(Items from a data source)
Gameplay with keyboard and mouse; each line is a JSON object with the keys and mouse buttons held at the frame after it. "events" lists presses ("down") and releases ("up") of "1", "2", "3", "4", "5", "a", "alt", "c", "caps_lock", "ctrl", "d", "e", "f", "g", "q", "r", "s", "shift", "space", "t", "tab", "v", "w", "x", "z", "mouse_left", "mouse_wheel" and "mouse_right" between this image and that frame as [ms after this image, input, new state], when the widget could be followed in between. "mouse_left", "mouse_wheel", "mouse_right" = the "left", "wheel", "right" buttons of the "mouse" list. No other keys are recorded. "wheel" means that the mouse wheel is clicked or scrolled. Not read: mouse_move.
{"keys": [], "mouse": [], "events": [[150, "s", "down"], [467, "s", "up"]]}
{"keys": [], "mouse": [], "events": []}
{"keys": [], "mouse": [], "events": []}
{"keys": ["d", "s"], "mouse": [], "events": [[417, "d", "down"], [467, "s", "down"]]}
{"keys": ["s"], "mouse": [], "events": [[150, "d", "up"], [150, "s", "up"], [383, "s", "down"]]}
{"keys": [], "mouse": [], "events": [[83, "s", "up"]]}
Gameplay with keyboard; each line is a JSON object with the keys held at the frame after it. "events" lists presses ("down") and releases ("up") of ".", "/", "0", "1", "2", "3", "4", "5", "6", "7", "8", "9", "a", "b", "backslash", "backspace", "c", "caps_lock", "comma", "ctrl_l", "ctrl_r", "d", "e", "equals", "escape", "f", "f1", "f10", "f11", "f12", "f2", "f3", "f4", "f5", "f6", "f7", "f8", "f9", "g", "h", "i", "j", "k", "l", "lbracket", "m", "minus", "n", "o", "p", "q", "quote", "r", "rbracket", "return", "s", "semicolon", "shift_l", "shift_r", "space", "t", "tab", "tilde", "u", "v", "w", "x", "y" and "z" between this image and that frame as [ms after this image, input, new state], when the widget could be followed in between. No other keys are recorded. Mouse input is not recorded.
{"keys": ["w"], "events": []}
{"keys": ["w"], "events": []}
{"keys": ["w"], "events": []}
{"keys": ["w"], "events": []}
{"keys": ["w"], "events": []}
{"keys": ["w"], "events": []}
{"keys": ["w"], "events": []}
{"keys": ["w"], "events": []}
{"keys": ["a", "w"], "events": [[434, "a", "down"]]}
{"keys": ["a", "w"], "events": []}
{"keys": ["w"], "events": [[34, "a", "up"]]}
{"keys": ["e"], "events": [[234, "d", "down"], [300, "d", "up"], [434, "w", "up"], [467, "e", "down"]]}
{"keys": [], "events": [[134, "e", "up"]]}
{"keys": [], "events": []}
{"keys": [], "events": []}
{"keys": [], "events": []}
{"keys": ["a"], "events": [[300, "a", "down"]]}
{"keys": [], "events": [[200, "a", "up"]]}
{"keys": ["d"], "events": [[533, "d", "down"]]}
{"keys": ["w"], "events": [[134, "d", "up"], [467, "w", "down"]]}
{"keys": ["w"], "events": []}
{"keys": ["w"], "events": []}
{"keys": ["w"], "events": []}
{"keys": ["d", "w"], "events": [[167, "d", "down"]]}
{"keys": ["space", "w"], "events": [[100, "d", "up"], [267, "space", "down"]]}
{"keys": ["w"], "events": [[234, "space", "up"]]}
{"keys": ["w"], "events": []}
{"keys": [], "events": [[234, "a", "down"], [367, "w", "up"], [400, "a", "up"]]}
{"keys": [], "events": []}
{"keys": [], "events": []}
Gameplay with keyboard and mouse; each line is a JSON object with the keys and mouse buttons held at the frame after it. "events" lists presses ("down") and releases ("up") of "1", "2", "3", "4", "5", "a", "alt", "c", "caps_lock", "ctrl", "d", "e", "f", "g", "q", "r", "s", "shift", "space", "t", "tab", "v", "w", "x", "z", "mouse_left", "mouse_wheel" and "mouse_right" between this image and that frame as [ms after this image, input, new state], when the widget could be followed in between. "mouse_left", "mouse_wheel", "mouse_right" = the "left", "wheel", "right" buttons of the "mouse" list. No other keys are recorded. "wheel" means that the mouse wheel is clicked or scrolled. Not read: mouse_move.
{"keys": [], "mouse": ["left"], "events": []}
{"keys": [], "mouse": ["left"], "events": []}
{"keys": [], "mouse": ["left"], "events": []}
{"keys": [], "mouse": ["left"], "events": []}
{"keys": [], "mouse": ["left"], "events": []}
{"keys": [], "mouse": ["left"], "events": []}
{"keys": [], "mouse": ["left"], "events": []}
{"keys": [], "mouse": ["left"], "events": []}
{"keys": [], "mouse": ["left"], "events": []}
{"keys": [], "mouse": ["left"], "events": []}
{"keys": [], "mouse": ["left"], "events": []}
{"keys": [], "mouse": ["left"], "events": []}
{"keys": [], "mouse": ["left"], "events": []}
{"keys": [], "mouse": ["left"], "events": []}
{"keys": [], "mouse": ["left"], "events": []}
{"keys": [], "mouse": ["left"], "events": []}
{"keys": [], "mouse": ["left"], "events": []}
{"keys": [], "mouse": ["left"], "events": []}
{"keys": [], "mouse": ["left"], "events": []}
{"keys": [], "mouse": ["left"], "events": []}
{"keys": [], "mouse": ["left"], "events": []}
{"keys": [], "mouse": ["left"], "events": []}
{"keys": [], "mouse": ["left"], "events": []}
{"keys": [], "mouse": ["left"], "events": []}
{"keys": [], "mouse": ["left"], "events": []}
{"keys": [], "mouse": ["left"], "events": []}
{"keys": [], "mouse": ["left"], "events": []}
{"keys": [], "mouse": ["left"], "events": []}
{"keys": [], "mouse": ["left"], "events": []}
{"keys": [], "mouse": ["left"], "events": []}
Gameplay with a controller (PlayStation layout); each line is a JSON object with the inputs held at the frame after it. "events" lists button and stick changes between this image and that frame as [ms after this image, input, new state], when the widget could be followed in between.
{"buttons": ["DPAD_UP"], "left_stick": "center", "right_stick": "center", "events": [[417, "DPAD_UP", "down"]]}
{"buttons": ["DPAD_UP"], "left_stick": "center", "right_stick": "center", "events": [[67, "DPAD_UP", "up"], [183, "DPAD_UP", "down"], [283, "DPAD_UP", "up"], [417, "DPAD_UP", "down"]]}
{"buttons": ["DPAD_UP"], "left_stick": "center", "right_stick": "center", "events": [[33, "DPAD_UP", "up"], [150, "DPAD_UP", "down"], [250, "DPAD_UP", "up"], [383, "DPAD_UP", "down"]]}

> _WHAT YOU HAVE TO DO_
Keeping every word and mark as it is, print the entries above.

> _EXERCISE RESULT_
Gameplay with keyboard and mouse; each line is a JSON object with the keys and mouse buttons held at the frame after it. "events" lists presses ("down") and releases ("up") of "1", "2", "3", "4", "5", "a", "alt", "c", "caps_lock", "ctrl", "d", "e", "f", "g", "q", "r", "s", "shift", "space", "t", "tab", "v", "w", "x", "z", "mouse_left", "mouse_wheel" and "mouse_right" between this image and that frame as [ms after this image, input, new state], when the widget could be followed in between. "mouse_left", "mouse_wheel", "mouse_right" = the "left", "wheel", "right" buttons of the "mouse" list. No other keys are recorded. "wheel" means that the mouse wheel is clicked or scrolled. Not read: mouse_move.
{"keys": [], "mouse": [], "events": [[150, "s", "down"], [467, "s", "up"]]}
{"keys": [], "mouse": [], "events": []}
{"keys": [], "mouse": [], "events": []}
{"keys": ["d", "s"], "mouse": [], "events": [[417, "d", "down"], [467, "s", "down"]]}
{"keys": ["s"], "mouse": [], "events": [[150, "d", "up"], [150, "s", "up"], [383, "s", "down"]]}
{"keys": [], "mouse": [], "events": [[83, "s", "up"]]}
Gameplay with keyboard; each line is a JSON object with the keys held at the frame after it. "events" lists presses ("down") and releases ("up") of ".", "/", "0", "1", "2", "3", "4", "5", "6", "7", "8", "9", "a", "b", "backslash", "backspace", "c", "caps_lock", "comma", "ctrl_l", "ctrl_r", "d", "e", "equals", "escape", "f", "f1", "f10", "f11", "f12", "f2", "f3", "f4", "f5", "f6", "f7", "f8", "f9", "g", "h", "i", "j", "k", "l", "lbracket", "m", "minus", "n", "o", "p", "q", "quote", "r", "rbracket", "return", "s", "semicolon", "shift_l", "shift_r", "space", "t", "tab", "tilde", "u", "v", "w", "x", "y" and "z" between this image and that frame as [ms after this image, input, new state], when the widget could be followed in between. No other keys are recorded. Mouse input is not recorded.
{"keys": ["w"], "events": []}
{"keys": ["w"], "events": []}
{"keys": ["w"], "events": []}
{"keys": ["w"], "events": []}
{"keys": ["w"], "events": []}
{"keys": ["w"], "events": []}
{"keys": ["w"], "events": []}
{"keys": ["w"], "events": []}
{"keys": ["a", "w"], "events": [[434, "a", "down"]]}
{"keys": ["a", "w"], "events": []}
{"keys": ["w"], "events": [[34, "a", "up"]]}
{"keys": ["e"], "events": [[234, "d", "down"], [300, "d", "up"], [434, "w", "up"], [467, "e", "down"]]}
{"keys": [], "events": [[134, "e", "up"]]}
{"keys": [], "events": []}
{"keys": [], "events": []}
{"keys": [], "events": []}
{"keys": ["a"], "events": [[300, "a", "down"]]}
{"keys": [], "events": [[200, "a", "up"]]}
{"keys": ["d"], "events": [[533, "d", "down"]]}
{"keys": ["w"], "events": [[134, "d", "up"], [467, "w", "down"]]}
{"keys": ["w"], "events": []}
{"keys": ["w"], "events": []}
{"keys": ["w"], "events": []}
{"keys": ["d", "w"], "events": [[167, "d", "down"]]}
{"keys": ["space", "w"], "events": [[100, "d", "up"], [267, "space", "down"]]}
{"keys": ["w"], "events": [[234, "space", "up"]]}
{"keys": ["w"], "events": []}
{"keys": [], "events": [[234, "a", "down"], [367, "w", "up"], [400, "a", "up"]]}
{"keys": [], "events": []}
{"keys": [], "events": []}
Gameplay with keyboard and mouse; each line is a JSON object with the keys and mouse buttons held at the frame after it. "events" lists presses ("down") and releases ("up") of "1", "2", "3", "4", "5", "a", "alt", "c", "caps_lock", "ctrl", "d", "e", "f", "g", "q", "r", "s", "shift", "space", "t", "tab", "v", "w", "x", "z", "mouse_left", "mouse_wheel" and "mouse_right" between this image and that frame as [ms after this image, input, new state], when the widget could be followed in between. "mouse_left", "mouse_wheel", "mouse_right" = the "left", "wheel", "right" buttons of the "mouse" list. No other keys are recorded. "wheel" means that the mouse wheel is clicked or scrolled. Not read: mouse_move.
{"keys": [], "mouse": ["left"], "events": []}
{"keys": [], "mouse": ["left"], "events": []}
{"keys": [], "mouse": ["left"], "events": []}
{"keys": [], "mouse": ["left"], "events": []}
{"keys": [], "mouse": ["left"], "events": []}
{"keys": [], "mouse": ["left"], "events": []}
{"keys": [], "mouse": ["left"], "events": []}
{"keys": [], "mouse": ["left"], "events": []}
{"keys": [], "mouse": ["left"], "events": []}
{"keys": [], "mouse": ["left"], "events": []}
{"keys": [], "mouse": ["left"], "events": []}
{"keys": [], "mouse": ["left"], "events": []}
{"keys": [], "mouse": ["left"], "events": []}
{"keys": [], "mouse": ["left"], "events": []}
{"keys": [], "mouse": ["left"], "events": []}
{"keys": [], "mouse": ["left"], "events": []}
{"keys": [], "mouse": ["left"], "events": []}
{"keys": [], "mouse": ["left"], "events": []}
{"keys": [], "mouse": ["left"], "events": []}
{"keys": [], "mouse": ["left"], "events": []}
{"keys": [], "mouse": ["left"], "events": []}
{"keys": [], "mouse": ["left"], "events": []}
{"keys": [], "mouse": ["left"], "events": []}
{"keys": [], "mouse": ["left"], "events": []}
{"keys": [], "mouse": ["left"], "events": []}
{"keys": [], "mouse": ["left"], "events": []}
{"keys": [], "mouse": ["left"], "events": []}
{"keys": [], "mouse": ["left"], "events": []}
{"keys": [], "mouse": ["left"], "events": []}
{"keys": [], "mouse": ["left"], "events": []}
Gameplay with a controller (PlayStation layout); each line is a JSON object with the inputs held at the frame after it. "events" lists button and stick changes between this image and that frame as [ms after this image, input, new state], when the widget could be followed in between.
{"buttons": ["DPAD_UP"], "left_stick": "center", "right_stick": "center", "events": [[417, "DPAD_UP", "down"]]}
{"buttons": ["DPAD_UP"], "left_stick": "center", "right_stick": "center", "events": [[67, "DPAD_UP", "up"], [183, "DPAD_UP", "down"], [283, "DPAD_UP", "up"], [417, "DPAD_UP", "down"]]}
{"buttons": ["DPAD_UP"], "left_stick": "center", "right_stick": "center", "events": [[33, "DPAD_UP", "up"], [150, "DPAD_UP", "down"], [250, "DPAD_UP", "up"], [383, "DPAD_UP", "down"]]}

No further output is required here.